# The interplay of ion transporters and cytoskeleton in breast cancer migration and metastasis

> **NIH NIH R01** · JOHNS HOPKINS UNIVERSITY · 2024 · $27,223

## Abstract

The inability to clinically treat tumor metastasis is responsible for the majority of cancer patient
deaths. Cell migration is a pivotal step in the metastatic dissemination of cancer cells from a primary tumor to
distant organs in the body. Cell motility is governed by cell-matrix interactions, the actomyosin cytoskeleton, and
cell volume regulation via the involvement of ion transporters, such as the Na+/H+ exchanger 1 (NHE1), as
explained by the Osmotic Engine Model (OEM). The roles of cytoskeleton and ion transporters in cell locomotion
have been typically studied in isolation. The overarching goal of this project is to employ a multidisciplinary
approach involving state-of-the-art bioengineering and imaging tools, quantitative analysis and in vivo models to
define the relative roles and potential crosstalk between ion transporters and the cytoskeleton in breast cancer
cell migration and metastasis in vivo.
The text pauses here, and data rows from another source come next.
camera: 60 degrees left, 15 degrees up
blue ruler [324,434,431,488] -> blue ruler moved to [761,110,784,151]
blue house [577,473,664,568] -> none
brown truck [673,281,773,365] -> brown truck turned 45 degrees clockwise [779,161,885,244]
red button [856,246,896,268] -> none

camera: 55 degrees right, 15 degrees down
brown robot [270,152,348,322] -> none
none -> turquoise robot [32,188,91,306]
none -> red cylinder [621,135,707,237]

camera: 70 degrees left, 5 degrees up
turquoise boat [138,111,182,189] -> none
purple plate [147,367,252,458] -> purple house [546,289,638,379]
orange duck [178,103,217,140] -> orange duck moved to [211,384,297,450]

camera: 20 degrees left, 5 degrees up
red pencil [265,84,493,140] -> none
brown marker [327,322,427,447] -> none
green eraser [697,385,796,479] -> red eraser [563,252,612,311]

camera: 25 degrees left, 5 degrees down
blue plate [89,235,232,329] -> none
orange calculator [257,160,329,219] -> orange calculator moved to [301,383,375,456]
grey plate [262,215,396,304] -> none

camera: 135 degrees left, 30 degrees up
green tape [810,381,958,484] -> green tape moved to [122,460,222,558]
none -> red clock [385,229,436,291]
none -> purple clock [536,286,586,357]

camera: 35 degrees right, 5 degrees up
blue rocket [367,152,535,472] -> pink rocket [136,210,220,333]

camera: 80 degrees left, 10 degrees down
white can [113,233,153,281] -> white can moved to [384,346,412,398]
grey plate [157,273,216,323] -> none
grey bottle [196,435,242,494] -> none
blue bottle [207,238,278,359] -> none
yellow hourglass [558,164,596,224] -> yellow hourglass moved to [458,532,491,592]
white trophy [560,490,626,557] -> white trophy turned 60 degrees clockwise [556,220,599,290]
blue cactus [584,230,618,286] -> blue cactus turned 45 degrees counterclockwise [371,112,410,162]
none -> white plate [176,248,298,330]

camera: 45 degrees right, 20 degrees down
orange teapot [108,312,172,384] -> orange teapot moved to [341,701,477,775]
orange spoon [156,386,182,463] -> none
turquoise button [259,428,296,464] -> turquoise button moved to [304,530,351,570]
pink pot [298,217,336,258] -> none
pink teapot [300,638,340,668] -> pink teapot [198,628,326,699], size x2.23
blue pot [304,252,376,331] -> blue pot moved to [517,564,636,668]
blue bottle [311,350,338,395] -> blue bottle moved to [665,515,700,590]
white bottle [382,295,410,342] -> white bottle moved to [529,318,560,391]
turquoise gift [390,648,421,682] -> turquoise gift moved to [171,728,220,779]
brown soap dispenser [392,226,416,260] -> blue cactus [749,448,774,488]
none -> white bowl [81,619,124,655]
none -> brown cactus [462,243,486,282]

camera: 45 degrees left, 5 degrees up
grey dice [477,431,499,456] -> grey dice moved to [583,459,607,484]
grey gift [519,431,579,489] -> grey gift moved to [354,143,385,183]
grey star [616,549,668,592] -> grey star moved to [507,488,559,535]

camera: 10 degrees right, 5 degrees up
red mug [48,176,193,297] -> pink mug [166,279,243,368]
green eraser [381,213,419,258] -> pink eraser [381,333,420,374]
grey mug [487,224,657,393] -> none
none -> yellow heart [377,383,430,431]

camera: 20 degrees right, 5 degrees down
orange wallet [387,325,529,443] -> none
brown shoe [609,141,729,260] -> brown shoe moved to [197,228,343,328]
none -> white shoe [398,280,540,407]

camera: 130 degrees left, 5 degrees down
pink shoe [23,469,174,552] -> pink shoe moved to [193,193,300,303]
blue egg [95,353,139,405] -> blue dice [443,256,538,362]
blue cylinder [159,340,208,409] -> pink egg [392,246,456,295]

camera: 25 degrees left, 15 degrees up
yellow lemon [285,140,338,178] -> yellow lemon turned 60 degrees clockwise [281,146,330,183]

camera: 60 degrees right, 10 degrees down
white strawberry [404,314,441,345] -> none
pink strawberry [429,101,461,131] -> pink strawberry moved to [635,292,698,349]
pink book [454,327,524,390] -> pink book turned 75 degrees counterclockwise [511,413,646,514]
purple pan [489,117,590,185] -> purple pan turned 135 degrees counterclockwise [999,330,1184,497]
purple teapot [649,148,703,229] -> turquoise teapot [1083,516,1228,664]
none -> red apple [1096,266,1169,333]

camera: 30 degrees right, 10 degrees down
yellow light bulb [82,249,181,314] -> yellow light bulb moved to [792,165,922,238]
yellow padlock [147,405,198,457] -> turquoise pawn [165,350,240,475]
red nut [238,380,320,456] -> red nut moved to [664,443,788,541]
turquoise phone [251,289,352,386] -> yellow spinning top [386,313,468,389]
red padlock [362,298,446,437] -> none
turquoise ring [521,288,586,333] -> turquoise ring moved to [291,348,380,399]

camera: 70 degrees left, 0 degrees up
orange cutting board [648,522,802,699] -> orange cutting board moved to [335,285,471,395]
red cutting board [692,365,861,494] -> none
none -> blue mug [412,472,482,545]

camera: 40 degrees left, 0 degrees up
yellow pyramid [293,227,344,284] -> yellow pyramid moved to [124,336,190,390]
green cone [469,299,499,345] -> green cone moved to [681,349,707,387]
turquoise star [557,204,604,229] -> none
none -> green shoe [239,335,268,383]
This application will test the hypothesis, supported by intriguing preliminary
data, that the coordinated action of local isosmotic swelling at the leading edge and shrinkage at the trailing edge
mediated by NHE1 and SWELL1, respectively, supports migration in confinement. We further hypothesize that
NHE1 and SWELL1 act in concert with cell cytoskeleton to mediate efficient migration and metastasis. Given the
lack of targeted therapies for triple negative breast cancer (TNBC), we will prioritize TNBC cell lines and patient-
derived xenograft (PDX) tumor cells as models. In Aim 1, we will establish the functional roles of NHE1 and
SWELL1 in cell migration inside confining µ-channels of different stiffnesses, in 3D gels and in cell dissemination
from 3D breast cancer cell organoids. We will also elucidate the mechanism responsible for the polarized
distribution of NHE1 and SWELL1 at the cell front and rear, respectively, and use novel optogenetic tools to alter
their spatial polarization and test how these alterations affect the direction and efficiency of cell migration. In
parallel, we will develop an innovative mathematical model to identify the key variables that enable OEM-
mediated cell motility. In Aim 2, we will delineate the interplay between OEM and the various cytoskeletal
constituents, including b1 integrins, myosin II, actin and microtubules. Importantly, we will define the intracellular
transport mechanisms responsible for NHE1 and SWELL1 shuttling along the longitudinal cell surface. We will
also introduce a comprehensive mathematical model to decipher the crosstalk of OEM and cytoskeletal
components in regulating migration efficiency. In Aim 3, we will demonstrate the effects of NHE1 and SWELL1
silencing on cell migration in natural mammary tissue tracks in vivo and examine their roles in breast cancer
growth and metastasis, using TNBC cell lines and PDXs orthotopically transplanted to the 4th mammary fat pad
of mice. We will complement mouse studies with experiments in zebrafish, which enables us to image its entire
vasculat...

## Key facts

- **NIH application ID:** 10977367
- **Project number:** 3R01CA254193-04S1
- **Recipient organization:** JOHNS HOPKINS UNIVERSITY
- **Principal Investigator:** Konstantinos Konstantopoulos
- **Activity code:** R01 (R01, R21, SBIR, etc.)
- **Funding institute:** NIH
- **Fiscal year:** 2024
- **Award amount:** $27,223
- **Award type:** 3
- **Project period:** 2021-02-02 → 2026-01-31

## Primary source

NIH RePORTER: https://reporter.nih.gov/project-details/10977367

## Citation

> US National Institutes of Health, RePORTER application 10977367, The interplay of ion transporters and cytoskeleton in breast cancer migration and metastasis (3R01CA254193-04S1). Retrieved via AI Analytics 2026-05-23 from https://api.ai-analytics.org/grant/nih/10977367. Licensed CC0.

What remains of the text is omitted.